L’ora
del sole a picco coglie alla sprovvista il paese, lo fulmina a bruciapelo, lo
fa restare a strapiombo come sospeso a un filo dall’alto deserto del cielo
incandescente. Le strade si spalancano all’infinito, squadrate simmetricamente
dalla luce abbagliante che a dirotto vi imperversa, le case si rarefanno
addossandosi l’una all’altra come per ripararsi, ma invano, a vicenda. I coni
dei campanili si sfaldano in confuse vibrazioni, livellandosi ai tetti distesi
in una sola linea all’orizzonte; il panorama s’appiattisce sotto l’uniforme
superficie della canicola.
L’ombra,
simile a un impalpabile sipario di velluto che s’innalza furtivamente, s’è
ritirata da ogni parte, scoprendo uno squallido fulgore dove i corpi in bilico
non hanno proiezione, come avulsi da se stessi.
Le galline che attraversano spaventate la strada, torcono il collo col respiro in gola, facendo l’occhietto sotto la cresta penzolante, per cercare la propria ombra scomparsa dalla circolazione. C’è intorno un senso di pànico, di vuoto e d’inesplicabile abbandono. Man mano la vita, il movimento, gli stessi rumori diradano. Anche i cani con la lingua di fuori stillante e rosea come un ciclamino, anelanti e stracchi, si rintanano in casa, accucciandosi col muso lungo sulle zampe sotto i tavoli, e le sedie. I colombi s’infilano come frecce nelle grondaie e nei buchi dei muri, e tratto tratto affacciano il collo plumbeo e iridescente, con un vellutato gurr-gurr nella strozza per rifiatare.
In men che si dica il
paese folgorato in pieno ha tutta l’aria d’essere disabitato, fantasmagorico a
distanze come una visione di lanterna magica. I superstiti, i sensali che se ne
stanno tutto il giorno a zonzo coi pollici nei taschini del panciotto; i civili
che hanno lungamente boccheggiato al circolo senza la forza di dire una parola
più del necessario, gli impiegati municipali che escono dall’ufficio con la
mezza manica ancora infilata, gli ultimi naufraghi dell’ora solcano a grandi
passi la piazza, s’ingolfano per le stradette geometricamente allungate come in
una pianta topografica, approdano finalmente nell’infido porto dei domicili,
dove tutti gli scuri sono socchiusi e gli stoini abbassati. Fuori, il paese resta
in balia di se stesso, sotto la sferza a perpendicolo del sole: le porte e le
finestre sembrano bocche contratte nello sforzo di respirare dopo i sintomi
d’una lenta asfissia. Le stie vuote, qualche sedia rovesciata dinnanzi una
soglia, una brocca su un muretto, qualche cencio a un balcone fanno pensare ai
segni d’un lontano saccheggio, o a un esodo di cui non s’è avuto sentore; i
muri ammassati alla rinfusa in un monotono grigiore, senza uno stacco o uno
sgembo, appaiono calcinati dalla furia provvisoria del sole non per un desolato
effetto di luce, ma da un tempo immemorabile e senza origine.
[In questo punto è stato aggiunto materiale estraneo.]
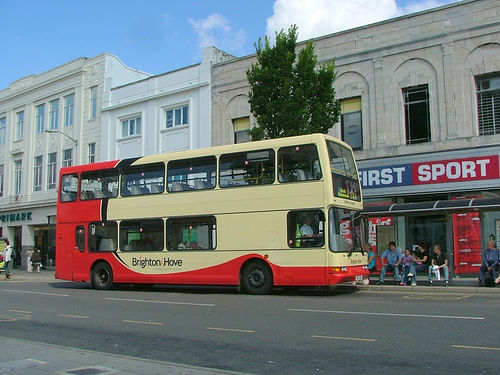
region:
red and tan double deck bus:
[54, 139, 345, 299]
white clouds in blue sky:
[282, 3, 312, 31]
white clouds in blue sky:
[121, 15, 208, 65]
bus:
[37, 135, 371, 299]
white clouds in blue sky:
[24, 19, 74, 60]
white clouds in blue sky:
[118, 12, 183, 46]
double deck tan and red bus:
[39, 141, 368, 286]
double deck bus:
[44, 127, 370, 302]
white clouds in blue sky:
[119, 23, 167, 45]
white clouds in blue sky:
[200, 4, 234, 25]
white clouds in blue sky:
[282, 5, 332, 24]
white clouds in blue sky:
[17, 7, 82, 42]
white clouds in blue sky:
[118, 8, 180, 40]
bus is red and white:
[54, 132, 368, 292]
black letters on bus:
[129, 252, 188, 272]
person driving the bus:
[287, 216, 319, 246]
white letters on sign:
[414, 158, 497, 186]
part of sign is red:
[409, 147, 499, 192]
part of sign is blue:
[357, 162, 410, 189]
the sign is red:
[452, 210, 483, 275]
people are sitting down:
[366, 231, 496, 281]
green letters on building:
[2, 207, 37, 227]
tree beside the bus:
[243, 22, 342, 137]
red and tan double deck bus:
[50, 132, 377, 300]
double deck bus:
[47, 136, 357, 300]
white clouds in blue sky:
[12, 8, 72, 56]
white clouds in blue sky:
[72, 6, 113, 37]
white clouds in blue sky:
[134, 9, 192, 56]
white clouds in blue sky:
[120, 12, 208, 47]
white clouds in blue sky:
[18, 16, 132, 57]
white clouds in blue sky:
[140, 6, 205, 40]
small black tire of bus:
[218, 243, 274, 320]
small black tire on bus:
[78, 251, 123, 296]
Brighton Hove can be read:
[120, 240, 191, 276]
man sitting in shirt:
[373, 235, 408, 292]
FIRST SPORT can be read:
[358, 152, 488, 196]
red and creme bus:
[43, 145, 349, 332]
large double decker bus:
[30, 132, 376, 313]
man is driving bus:
[284, 194, 319, 259]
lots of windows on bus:
[58, 167, 191, 251]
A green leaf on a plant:
[268, 94, 270, 96]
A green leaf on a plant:
[288, 99, 291, 103]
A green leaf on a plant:
[303, 97, 305, 99]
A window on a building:
[183, 105, 189, 125]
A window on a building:
[176, 105, 181, 125]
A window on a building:
[166, 108, 173, 125]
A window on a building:
[136, 116, 141, 133]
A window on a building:
[129, 118, 134, 134]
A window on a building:
[120, 120, 128, 137]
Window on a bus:
[283, 209, 323, 251]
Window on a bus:
[165, 216, 217, 251]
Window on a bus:
[118, 219, 163, 250]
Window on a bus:
[88, 220, 115, 253]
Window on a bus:
[59, 174, 79, 201]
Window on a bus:
[80, 169, 116, 196]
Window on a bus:
[120, 160, 162, 196]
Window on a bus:
[168, 155, 213, 191]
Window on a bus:
[221, 148, 271, 188]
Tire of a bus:
[239, 257, 274, 297]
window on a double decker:
[217, 149, 279, 187]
Si ha
l’impressione che come una landa o un campo di battaglia abbandonato, il paese
sia alla mercé del primo venuto; che chiunque vi possa entrare da padrone,
occuparlo a suo piacimento per lungo e per largo, scardinare le porte, scoperchiare
i tetti, mettere tutto a sacco sotto l’immutabile fiamma del sole senza che
nessuno si muova e si affacci o che addirittura se ne accorga.
A questo, ed è il solo indizio di vita, pensano le ragazze, le veneri e le giunoni in fiore, mentre ossessionate dal fuoco che è nell’aria vagano come ardenti fantasime da una stanza all’altra, nelle torride stie domestiche donde invano i loro desideri dalle ali di gallina, cercano di spiccare il volo. Di soprassalto volgono il capo verso la porta, i balconi e le finestre, aspettando che da un momento all’altro si schiantino e dentro balzino con la scimitarra in pugno gli arcangeli paesani dei loro sogni.
Il paese al sole è un immenso deserto, dove non si ha il coraggio e la forza d’avventurarsi.